## Document text
━━━━


6 comments

  1. ambrit

    Thanks for reminding me why I stopped playing the stock market. All those insiders getting rich. Wasn’t that one of the reasons the SEC was created in the first place? One good thing about “Corrections.” They don’t play the regulatory capture game. They just plain don’t take prisoners, period.

  2. Adriannzinha

    Therein lies the key: “in an environment where money isn’t free anymore”.

    Borrowing now – for the huge institutions and corporations is easy and leads to very lucrative exploits in financial engineering as the article suggests. Yet it also reflects how the apple is quite rotten at the core: CapEx will not be growing anytime soon and long-term growth requires that very missing ingredient. Right everything is buttressed on goosing the denominator (the “E”) via cutbacks, buybacks, etc while the topline (the “R”) continues to stagnate or in many cases shrink. Throw in an ever shrinking workforce – it was as high as 67% less than 10 years ago and now we are teetering at 62,5-63 – and none of this is encouraging.

    It will be rather fascinating to watch as the central banks themselves are implicated given their ever-growing balance sheets. The Fed’s balance sheet is now bigger than the entire GDP of Germany, one of the top 5 economies in the world.

━━━━

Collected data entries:
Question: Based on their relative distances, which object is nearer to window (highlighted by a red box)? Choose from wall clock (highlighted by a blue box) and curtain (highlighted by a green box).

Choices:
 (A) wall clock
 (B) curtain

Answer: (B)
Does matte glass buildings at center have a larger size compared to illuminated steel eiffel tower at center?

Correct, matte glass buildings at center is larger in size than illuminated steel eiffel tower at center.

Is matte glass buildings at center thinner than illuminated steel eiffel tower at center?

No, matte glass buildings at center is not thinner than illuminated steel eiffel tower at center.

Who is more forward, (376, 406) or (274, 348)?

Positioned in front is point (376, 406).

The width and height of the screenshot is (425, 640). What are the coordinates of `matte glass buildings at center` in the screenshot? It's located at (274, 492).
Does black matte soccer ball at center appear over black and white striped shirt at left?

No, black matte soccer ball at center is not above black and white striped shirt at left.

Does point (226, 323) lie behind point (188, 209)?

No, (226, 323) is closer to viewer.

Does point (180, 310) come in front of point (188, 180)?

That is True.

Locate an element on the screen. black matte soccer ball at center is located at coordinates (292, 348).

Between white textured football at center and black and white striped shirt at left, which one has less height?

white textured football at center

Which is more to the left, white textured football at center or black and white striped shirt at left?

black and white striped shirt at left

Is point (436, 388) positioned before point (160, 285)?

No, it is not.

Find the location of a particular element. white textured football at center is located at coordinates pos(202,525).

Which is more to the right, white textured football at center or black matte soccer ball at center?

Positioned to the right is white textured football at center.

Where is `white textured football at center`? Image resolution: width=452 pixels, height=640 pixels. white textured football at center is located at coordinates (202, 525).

━━━━

## What you will do
#1 In the comment thread, what does the Fed's balance sheet now exceed in size?
#2 Continue the comment thread on stock buybacks and the Fed from the point where it stops.
The items stand apart from the comment thread as separate material.

## Exercise results
#1 The entire GDP of Germany.

#2
  3. Murky

    There’s a link in Richter’s article to David Stockman’s exposé on the financing of the Hilton hotel chain. Stockman excels at description of fraudulent financial engineering. And he makes clear how the Federal Reserve has been an accomplice to the the very worst actors on Wall Street. It’s a good read!

  4. GRP

    The stock markets have always been an engineered game. Sensing there was no chance of any real growth or recovery after the last financial crisis, Central Banks all over the West tried to keep up the myth of unending growth in prosperity for a while longer by propping up the asset markets. Not sure how long this will last, but when this bursts as it inevitably will, everyone can stop pretending about economic recovery, growth. Economic growth may still take place, but first a huge contraction has to happen.